GOVERNMENT is considering repaying the bulk of nearly 90 investors who applied for special grants in 2011 when the State unveiled plans to ramp up coal production and output in a bid to stabilise a sustained economic crisis in the country.
In hindsight, it appears the Ministry of Mines and Mining Development now admits that it could have been in a hurry to collect huge sums of money in application fees without considering if it could accomodate additional coal mines in the country’s coal hotspots in Matabeleland North province where the bulk of the concessions are located.
Last week, Mines and Mining Development Minister, Walter Chidhakwa (pictured), said it was impossible to add 85 more coal mines, but promised that investors who failed to get licenses would be refunded.
“We received 85 special grant applications,” Chidhakwa told delegates at the 76th annual general meeting (AGM) of the Chamber of Mines of Zimbabwe in Victoria Falls on Friday.
“But can you see 85 new coal mines in Matabeleland North?
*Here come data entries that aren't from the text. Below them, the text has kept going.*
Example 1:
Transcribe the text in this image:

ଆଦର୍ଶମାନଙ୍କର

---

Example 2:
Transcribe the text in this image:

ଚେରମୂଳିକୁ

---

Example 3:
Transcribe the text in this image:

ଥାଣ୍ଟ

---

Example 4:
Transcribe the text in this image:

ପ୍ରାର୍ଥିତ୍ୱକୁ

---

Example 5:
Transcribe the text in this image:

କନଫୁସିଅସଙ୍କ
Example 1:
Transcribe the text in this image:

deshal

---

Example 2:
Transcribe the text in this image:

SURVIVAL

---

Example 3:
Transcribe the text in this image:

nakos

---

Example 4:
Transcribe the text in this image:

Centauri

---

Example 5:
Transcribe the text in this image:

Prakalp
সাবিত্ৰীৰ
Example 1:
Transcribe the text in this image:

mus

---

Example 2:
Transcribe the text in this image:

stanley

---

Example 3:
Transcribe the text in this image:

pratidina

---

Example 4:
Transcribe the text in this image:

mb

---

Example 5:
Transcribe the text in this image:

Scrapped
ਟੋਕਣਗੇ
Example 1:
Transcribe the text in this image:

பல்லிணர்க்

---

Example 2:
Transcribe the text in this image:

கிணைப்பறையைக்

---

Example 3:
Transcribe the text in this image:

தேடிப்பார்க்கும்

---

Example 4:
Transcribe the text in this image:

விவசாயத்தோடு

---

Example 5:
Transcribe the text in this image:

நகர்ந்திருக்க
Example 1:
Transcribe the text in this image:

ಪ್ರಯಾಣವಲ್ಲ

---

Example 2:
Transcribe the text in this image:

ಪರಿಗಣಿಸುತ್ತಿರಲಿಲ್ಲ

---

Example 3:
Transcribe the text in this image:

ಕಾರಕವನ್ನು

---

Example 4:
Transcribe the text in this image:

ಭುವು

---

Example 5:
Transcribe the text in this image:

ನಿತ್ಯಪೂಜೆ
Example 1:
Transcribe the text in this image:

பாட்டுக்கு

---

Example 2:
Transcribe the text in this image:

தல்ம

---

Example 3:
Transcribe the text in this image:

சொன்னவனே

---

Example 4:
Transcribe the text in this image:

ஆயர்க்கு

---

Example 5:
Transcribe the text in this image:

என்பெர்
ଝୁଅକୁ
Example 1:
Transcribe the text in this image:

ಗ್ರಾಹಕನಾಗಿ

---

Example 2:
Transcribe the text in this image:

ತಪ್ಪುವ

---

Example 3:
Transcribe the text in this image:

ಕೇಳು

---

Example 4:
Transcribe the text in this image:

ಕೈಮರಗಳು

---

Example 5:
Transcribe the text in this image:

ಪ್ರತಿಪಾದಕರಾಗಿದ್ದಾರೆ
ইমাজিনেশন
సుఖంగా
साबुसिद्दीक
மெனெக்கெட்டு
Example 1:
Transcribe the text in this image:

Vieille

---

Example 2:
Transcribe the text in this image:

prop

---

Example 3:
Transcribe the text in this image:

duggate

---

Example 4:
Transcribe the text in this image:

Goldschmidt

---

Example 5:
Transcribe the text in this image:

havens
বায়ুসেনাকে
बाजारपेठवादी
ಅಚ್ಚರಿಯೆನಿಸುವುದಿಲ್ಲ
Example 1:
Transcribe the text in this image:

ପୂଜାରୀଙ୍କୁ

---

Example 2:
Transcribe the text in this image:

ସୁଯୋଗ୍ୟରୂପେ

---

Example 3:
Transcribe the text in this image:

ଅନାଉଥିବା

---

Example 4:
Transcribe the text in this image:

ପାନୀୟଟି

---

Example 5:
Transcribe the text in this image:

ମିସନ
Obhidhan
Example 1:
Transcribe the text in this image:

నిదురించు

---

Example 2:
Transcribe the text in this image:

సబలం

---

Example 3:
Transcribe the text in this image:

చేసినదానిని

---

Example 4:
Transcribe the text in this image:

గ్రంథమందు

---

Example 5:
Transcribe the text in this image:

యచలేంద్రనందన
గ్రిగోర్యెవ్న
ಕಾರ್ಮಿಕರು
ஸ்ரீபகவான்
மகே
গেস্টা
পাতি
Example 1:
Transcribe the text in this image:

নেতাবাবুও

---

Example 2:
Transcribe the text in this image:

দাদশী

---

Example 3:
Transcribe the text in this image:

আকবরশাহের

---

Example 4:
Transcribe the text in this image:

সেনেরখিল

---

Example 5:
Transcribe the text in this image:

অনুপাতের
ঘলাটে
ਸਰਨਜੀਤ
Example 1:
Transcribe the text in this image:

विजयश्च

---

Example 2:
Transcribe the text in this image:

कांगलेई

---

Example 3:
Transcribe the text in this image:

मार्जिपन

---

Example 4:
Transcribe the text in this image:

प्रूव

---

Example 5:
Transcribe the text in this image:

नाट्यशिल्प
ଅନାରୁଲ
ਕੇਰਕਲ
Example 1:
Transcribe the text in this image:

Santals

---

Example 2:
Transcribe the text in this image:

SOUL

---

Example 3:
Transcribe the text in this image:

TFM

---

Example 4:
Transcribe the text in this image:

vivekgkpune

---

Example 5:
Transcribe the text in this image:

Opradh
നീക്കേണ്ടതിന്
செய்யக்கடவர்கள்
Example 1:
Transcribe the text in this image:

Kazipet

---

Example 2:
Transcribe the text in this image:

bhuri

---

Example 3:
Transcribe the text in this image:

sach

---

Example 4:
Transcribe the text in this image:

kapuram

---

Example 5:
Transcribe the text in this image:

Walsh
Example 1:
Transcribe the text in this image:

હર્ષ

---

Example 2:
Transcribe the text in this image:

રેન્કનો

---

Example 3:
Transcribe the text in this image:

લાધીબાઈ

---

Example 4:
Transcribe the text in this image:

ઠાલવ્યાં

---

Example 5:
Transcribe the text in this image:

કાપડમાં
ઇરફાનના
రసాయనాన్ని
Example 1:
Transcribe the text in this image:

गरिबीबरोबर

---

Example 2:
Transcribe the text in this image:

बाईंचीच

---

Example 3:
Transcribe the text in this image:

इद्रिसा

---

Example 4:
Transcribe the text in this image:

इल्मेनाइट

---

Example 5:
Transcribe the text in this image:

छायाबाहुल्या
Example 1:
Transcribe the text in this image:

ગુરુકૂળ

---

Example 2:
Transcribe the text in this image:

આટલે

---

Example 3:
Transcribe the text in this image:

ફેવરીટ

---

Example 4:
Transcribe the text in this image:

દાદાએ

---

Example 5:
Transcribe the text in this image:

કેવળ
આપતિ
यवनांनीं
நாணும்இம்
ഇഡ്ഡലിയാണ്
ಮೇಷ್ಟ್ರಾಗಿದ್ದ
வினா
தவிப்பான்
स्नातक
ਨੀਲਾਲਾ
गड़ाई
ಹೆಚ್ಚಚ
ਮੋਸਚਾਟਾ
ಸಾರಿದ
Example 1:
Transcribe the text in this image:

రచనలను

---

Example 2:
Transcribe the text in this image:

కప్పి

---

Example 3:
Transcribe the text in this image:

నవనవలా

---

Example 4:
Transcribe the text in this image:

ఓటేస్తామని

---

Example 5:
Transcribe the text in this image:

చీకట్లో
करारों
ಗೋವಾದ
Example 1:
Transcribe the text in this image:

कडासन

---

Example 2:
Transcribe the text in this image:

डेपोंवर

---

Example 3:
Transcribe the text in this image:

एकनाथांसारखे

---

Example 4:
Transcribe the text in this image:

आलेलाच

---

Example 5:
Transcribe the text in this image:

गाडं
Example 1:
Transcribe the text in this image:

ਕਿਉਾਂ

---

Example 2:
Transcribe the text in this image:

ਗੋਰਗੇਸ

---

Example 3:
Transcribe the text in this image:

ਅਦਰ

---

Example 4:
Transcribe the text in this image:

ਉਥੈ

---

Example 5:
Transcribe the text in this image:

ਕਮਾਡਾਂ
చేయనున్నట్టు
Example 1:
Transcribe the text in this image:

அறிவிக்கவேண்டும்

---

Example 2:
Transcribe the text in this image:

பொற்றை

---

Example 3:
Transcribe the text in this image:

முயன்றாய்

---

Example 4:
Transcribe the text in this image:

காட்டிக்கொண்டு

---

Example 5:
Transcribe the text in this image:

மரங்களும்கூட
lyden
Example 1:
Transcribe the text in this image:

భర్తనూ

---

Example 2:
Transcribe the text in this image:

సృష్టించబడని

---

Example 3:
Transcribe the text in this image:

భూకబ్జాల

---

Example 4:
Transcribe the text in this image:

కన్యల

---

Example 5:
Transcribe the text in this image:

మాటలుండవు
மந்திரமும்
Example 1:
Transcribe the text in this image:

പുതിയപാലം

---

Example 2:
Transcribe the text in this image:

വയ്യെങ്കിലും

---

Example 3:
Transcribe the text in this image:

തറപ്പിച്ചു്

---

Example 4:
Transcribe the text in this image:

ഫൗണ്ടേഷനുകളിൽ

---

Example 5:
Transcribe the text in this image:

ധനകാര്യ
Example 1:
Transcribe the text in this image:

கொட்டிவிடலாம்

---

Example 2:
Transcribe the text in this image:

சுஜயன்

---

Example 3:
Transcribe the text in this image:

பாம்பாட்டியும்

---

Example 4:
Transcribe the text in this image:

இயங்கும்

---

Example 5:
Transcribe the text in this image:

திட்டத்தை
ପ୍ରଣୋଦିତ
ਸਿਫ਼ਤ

I don’t know. You are the experts, but I don’t think it is the correct way to go. We collected in some cases US$500 000, US$100 000 from these people. It is not money that cannot be refunded. It is a lot of money. We have been operating one coal company here. So can we operate 85? We must discuss it,” said Chidhakwa.
The Zimbabwe Stock Exchange-listed Hwange Colliery Company Limited had operated the only coal mine in the country until about four years ago when the coalfields were opened to other investors, leading to the emergence of new players like the vastly expanding Makomo Resources.
Production from the new players pushed growth by 27,5 percent in 2014 to 6,35 million tonnes, and output is projected to continue rising, riding on significant investment in new plant and equipment at Hwange.
Applications for the special grants were invited when Obert Mpofu, now Transport and Communications Minister, was the Minister of Mines and Mining Development in 2011.
Chidhakwa moved to the Ministry in 2013.
One of his major policy decisions was a proposal to consolidate the seven diamond mining firms operating in the Marange diamond fields into one big firm that is easy to manage.
Most of the diamond firms were licenced during Mpofu’s tenure, and some of the deals sealed at the time had been the subject of court cases.
At the AGM, Chidhakwa also highlighted that gold output would increase to 30 tonnes in the next three years due to several measures recently put in place to enforce delivery into the formal market by artisanal producers.
It is an ambitious target.
At its peak, the gold mining sub-sector produced 27 tonnes of the metal in 1999.
But then, the economy was stable, the investment climate was conducive and metal prices were bullish on the international markets.
Output declined to about seven tonnes at the height of hyperinflation in 2008.
Zimbabwe lost its right to sell gold directly to the international bullion market.
Countries must produce at least 10 tonnes of gold per annum to be admitted into the London Bullion Market Associations.
Chidhakwa said the gold production and surveillance project rolled out to ramp up production and deliveries to Fidelity Printers and Refineries had started to bear fruits.
If the trend continued, Chidhakwa said, it was possible that gold output would reach 30 tonnes by 2018, from about 13 tonnes in 2014.
He spoke as the Chamber of Mines announced that gold output was up 25 percent to about four tonnes in the first quarter of 2015, compared with the prior comparative period in 2014.
The bulk of the deliveries came from small scale players, many of whom had until now been channelling output into the black market.
“These efforts have already started to bear fruits with gold production increasing by 25 percent in the first quarter compared to the same period in 2014,” Chidhakwa told delegates at the AGM.
“It is our hope that by 2018 we reach an annual production of 30 tonnes if we are to go ahead in the same spirit as seen in the first quarter of the year.”